**TEXT SEGMENT**:
———

Promotions concern both manufacturers and retailers. Manufacturers that leave promotions completely up to their resellers are risking their long-term brand image. Although retailers have pricing freedom, manufacturers can advise and incentivize on promotions of their brands. Typically, manufacturers that have a clear promotion strategy and in-depth insights into promotional effects are more likely to be followed by retailers.
In this paper, we distinguish 4 steps to develop effective promotions:
- Define your promotion objectives
- Determine the right promotion design
- Successfully execute and track promotion data
- Evaluate and optimize your promotion strateg
1. Define your promotion objectives
Setting up a promotion strategy is not easy and is dependent on both internal decisions and external influences. Internal decisions include the corporate, category and brand strategy. To give an example, the brand strategy of a price fighter implies low promotion pressure since the pricing strategy is focused on everyday low prices (EDLP). It also works the other way around; for a premium or luxury brand, too frequent and/or too deep promotions will hurt your price-value image. Therefore, the starting point for defining promotion objectives is aligning your overall strategy with your promotion strategy.

———

**LISTED ENTRIES**:
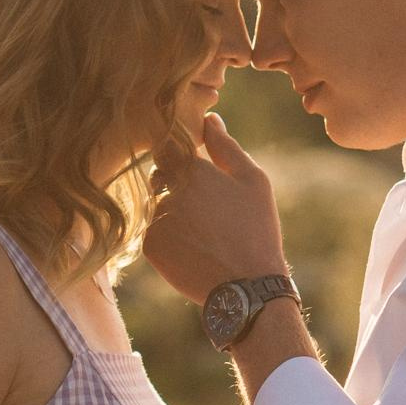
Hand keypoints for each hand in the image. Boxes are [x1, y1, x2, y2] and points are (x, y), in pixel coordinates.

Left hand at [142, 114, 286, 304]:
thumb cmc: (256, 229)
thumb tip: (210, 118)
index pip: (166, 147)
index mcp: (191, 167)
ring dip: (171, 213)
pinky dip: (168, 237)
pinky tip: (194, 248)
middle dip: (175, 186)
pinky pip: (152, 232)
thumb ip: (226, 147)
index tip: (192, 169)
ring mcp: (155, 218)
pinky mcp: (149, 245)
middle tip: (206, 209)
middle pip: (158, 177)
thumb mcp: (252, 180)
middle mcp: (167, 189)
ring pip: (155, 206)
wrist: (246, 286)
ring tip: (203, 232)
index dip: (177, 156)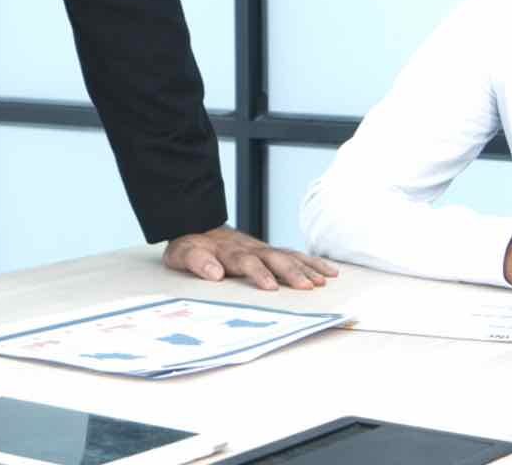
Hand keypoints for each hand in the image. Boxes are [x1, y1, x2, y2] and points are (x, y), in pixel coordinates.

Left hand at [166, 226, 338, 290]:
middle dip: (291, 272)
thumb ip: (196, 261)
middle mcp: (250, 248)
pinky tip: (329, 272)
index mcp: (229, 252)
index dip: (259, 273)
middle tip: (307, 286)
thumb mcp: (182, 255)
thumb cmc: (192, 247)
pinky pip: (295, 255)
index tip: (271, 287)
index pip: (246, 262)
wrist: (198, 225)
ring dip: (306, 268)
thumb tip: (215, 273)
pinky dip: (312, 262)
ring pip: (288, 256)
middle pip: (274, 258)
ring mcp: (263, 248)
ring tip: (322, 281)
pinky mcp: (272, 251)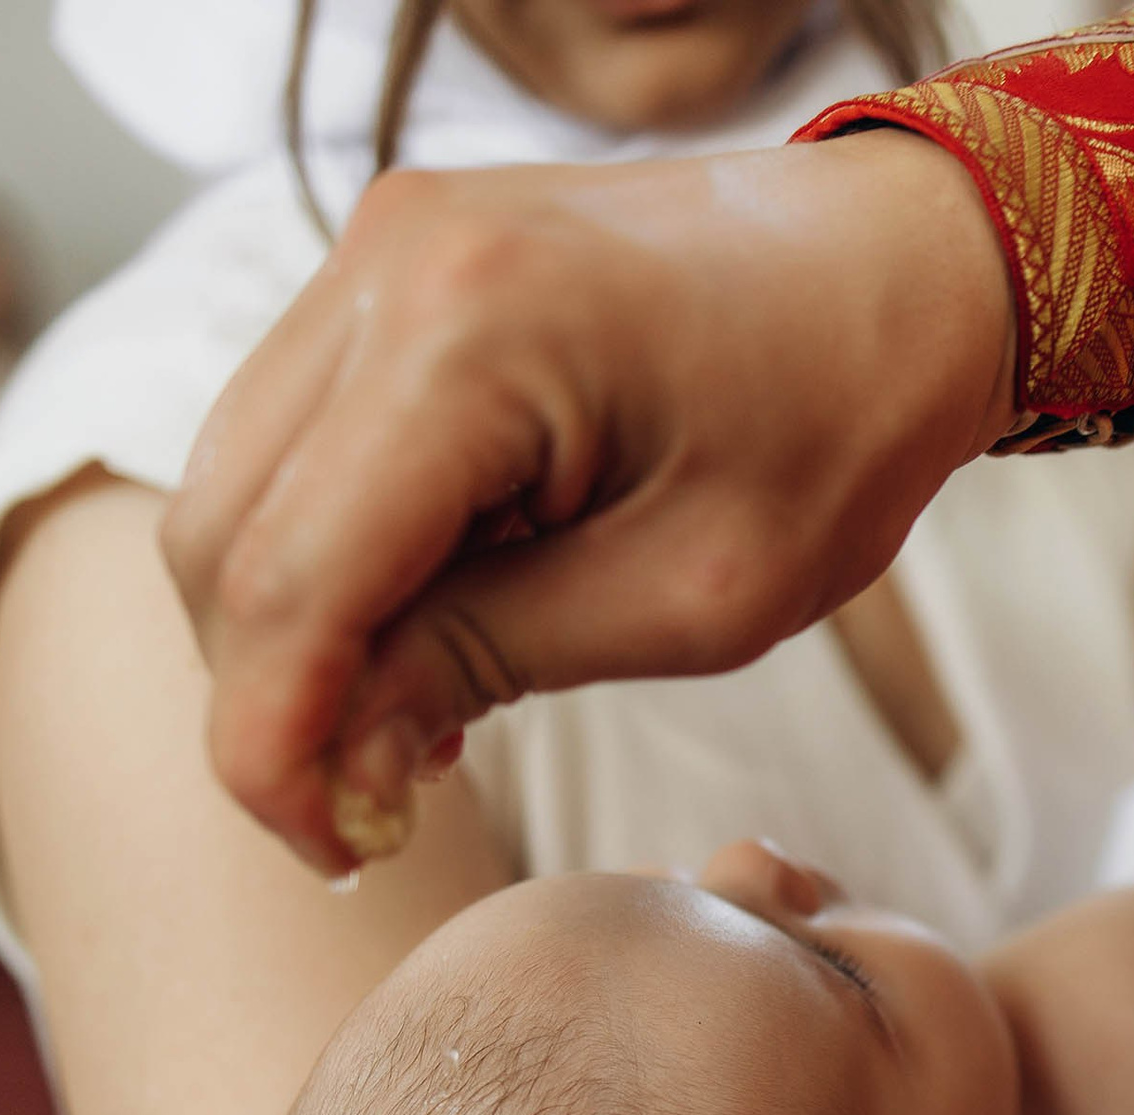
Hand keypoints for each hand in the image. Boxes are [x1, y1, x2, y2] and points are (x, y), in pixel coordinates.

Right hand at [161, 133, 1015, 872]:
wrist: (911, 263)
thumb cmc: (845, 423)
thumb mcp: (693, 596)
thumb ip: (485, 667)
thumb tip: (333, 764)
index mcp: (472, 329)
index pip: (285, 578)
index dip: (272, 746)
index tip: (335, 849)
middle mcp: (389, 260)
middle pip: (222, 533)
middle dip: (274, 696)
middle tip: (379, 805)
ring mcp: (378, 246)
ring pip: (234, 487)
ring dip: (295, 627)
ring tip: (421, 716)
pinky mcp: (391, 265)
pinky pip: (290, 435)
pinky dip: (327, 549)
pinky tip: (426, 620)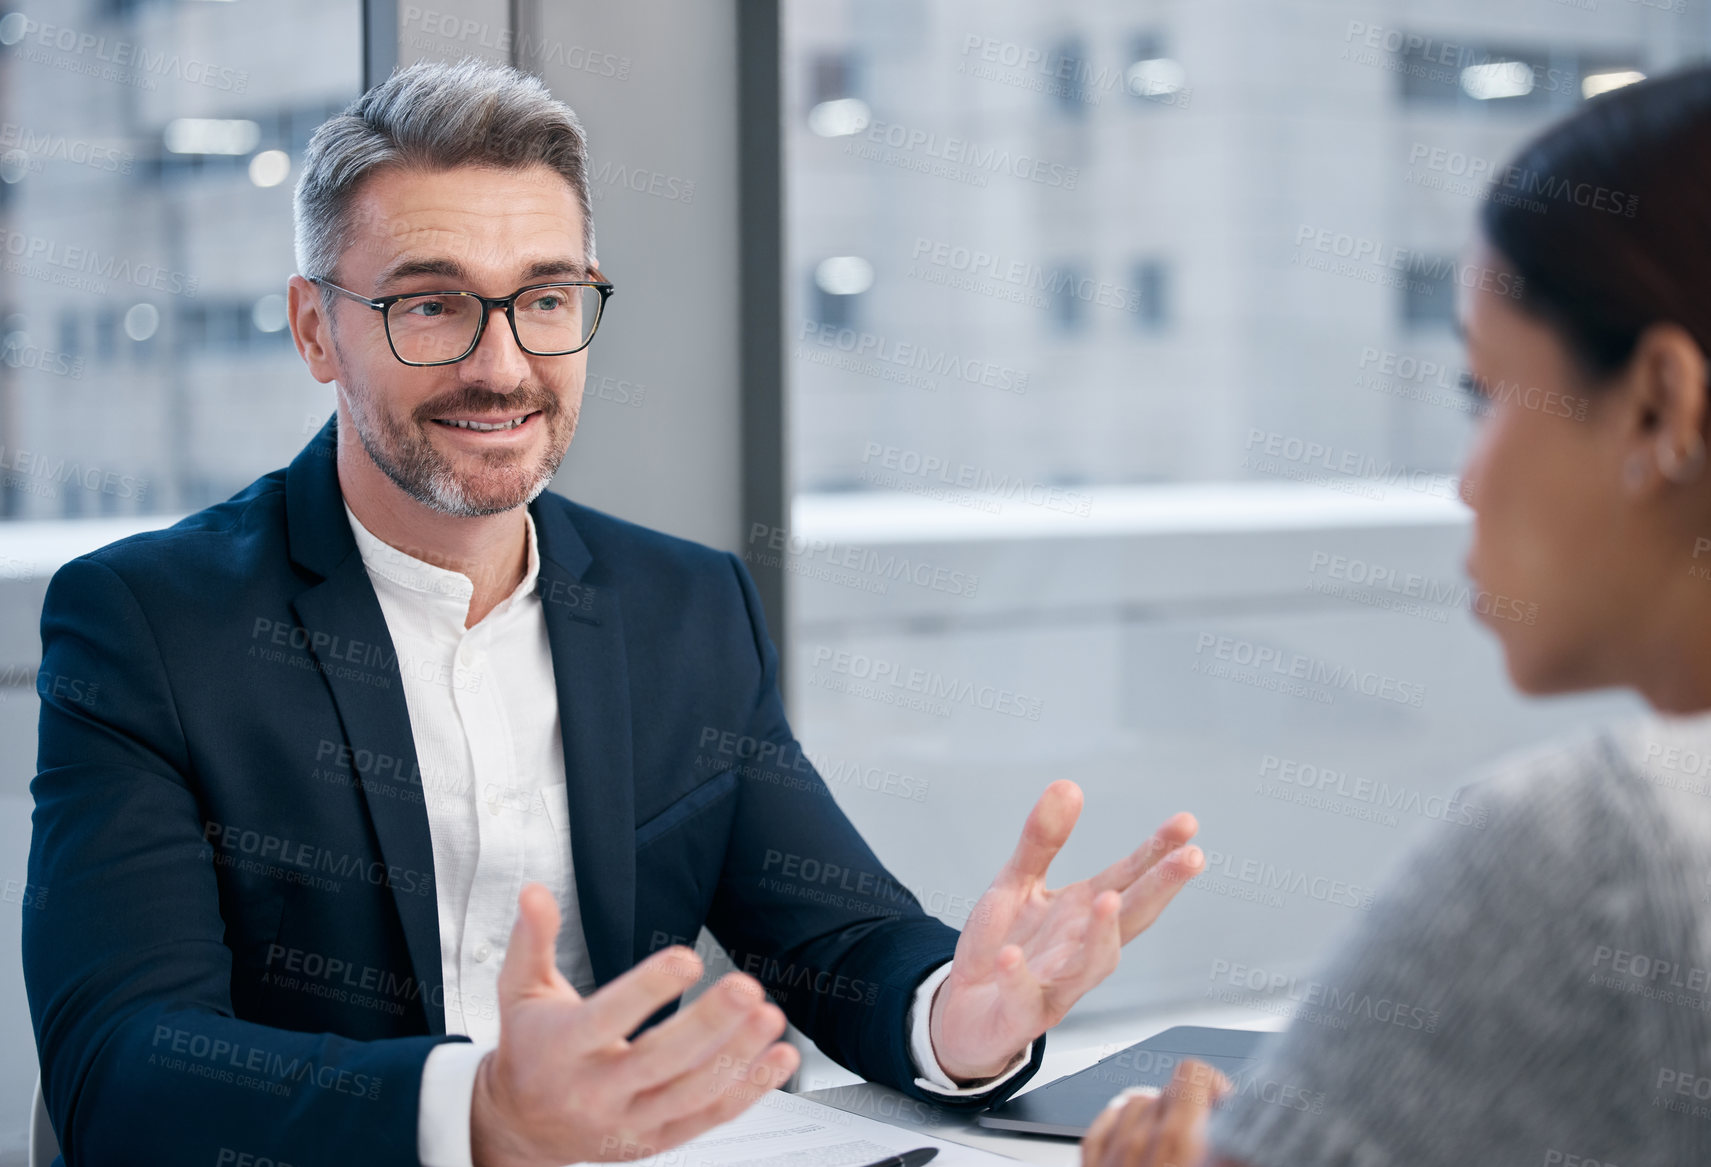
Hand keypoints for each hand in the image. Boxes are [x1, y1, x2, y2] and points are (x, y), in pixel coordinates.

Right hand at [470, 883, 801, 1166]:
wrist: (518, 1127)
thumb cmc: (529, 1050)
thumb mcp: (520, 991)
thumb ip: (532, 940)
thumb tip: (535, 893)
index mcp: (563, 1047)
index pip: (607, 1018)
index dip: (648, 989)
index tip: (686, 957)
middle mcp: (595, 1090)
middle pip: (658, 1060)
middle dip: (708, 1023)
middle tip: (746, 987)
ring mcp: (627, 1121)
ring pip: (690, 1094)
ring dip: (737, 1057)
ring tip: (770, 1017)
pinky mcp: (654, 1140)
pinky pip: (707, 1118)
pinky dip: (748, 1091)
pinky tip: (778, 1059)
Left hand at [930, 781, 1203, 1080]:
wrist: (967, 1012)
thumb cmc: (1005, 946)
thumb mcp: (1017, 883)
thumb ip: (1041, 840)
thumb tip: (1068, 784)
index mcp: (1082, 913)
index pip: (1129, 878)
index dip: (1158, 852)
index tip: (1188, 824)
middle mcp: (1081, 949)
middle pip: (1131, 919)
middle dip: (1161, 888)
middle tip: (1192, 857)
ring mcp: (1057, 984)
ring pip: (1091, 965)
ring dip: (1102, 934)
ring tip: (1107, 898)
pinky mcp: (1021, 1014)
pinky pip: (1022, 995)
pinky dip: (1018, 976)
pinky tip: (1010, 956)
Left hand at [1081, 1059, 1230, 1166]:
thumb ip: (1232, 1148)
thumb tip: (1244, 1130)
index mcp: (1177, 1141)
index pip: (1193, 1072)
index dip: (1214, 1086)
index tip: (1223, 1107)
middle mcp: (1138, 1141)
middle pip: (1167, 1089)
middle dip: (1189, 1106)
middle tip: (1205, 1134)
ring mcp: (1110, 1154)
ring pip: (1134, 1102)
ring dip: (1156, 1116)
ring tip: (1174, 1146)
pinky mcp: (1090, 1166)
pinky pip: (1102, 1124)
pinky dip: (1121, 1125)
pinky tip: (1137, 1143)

———

**WORK INSTRUCTIONS**: Proceed with the passage on promotion strategy above, picking up right after its final sentence.

**EXPECTED OUTPUT**:
However, there are external factors such as market conditions that influence your promotion landscape and therefore your promotion strategy. For example, if you are in a growing market with low competitive pressure, promotions are not necessary to drive volumes and profits. On the other hand, in mature markets where competition is high, frequent and deep promotions are often crucial to gain or defend market share. The relationship between these external factors and promotion pressure is illustrated in figure 1.
To develop effective promotions, manufacturers and retailers should clearly define what they want to achieve with their promotions. These objectives can differ by category, brand, product or even by promotion and can be either tactical or strategic. Tactical objectives are often short term oriented such as gaining market share, introducing a new product or decreasing stock. Additionally, these tactical objectives are aimed at achieving a brand switch (manufacturer’s interest) or a retailer switch (retailer’s interest). In contrast, strategic objectives are aimed at long term growth of the category as a whole, which is in the joint interest of both manufacturers and retailers. Figure 2 represents an overview of tactical and strategic objective examples.
2. Determine the right promotion design
In achieving promotional objectives, determining the most optimal promotion design is essential. Designing promotions concerns choosing the right promotion characteristics and supporting elements (see figure 3).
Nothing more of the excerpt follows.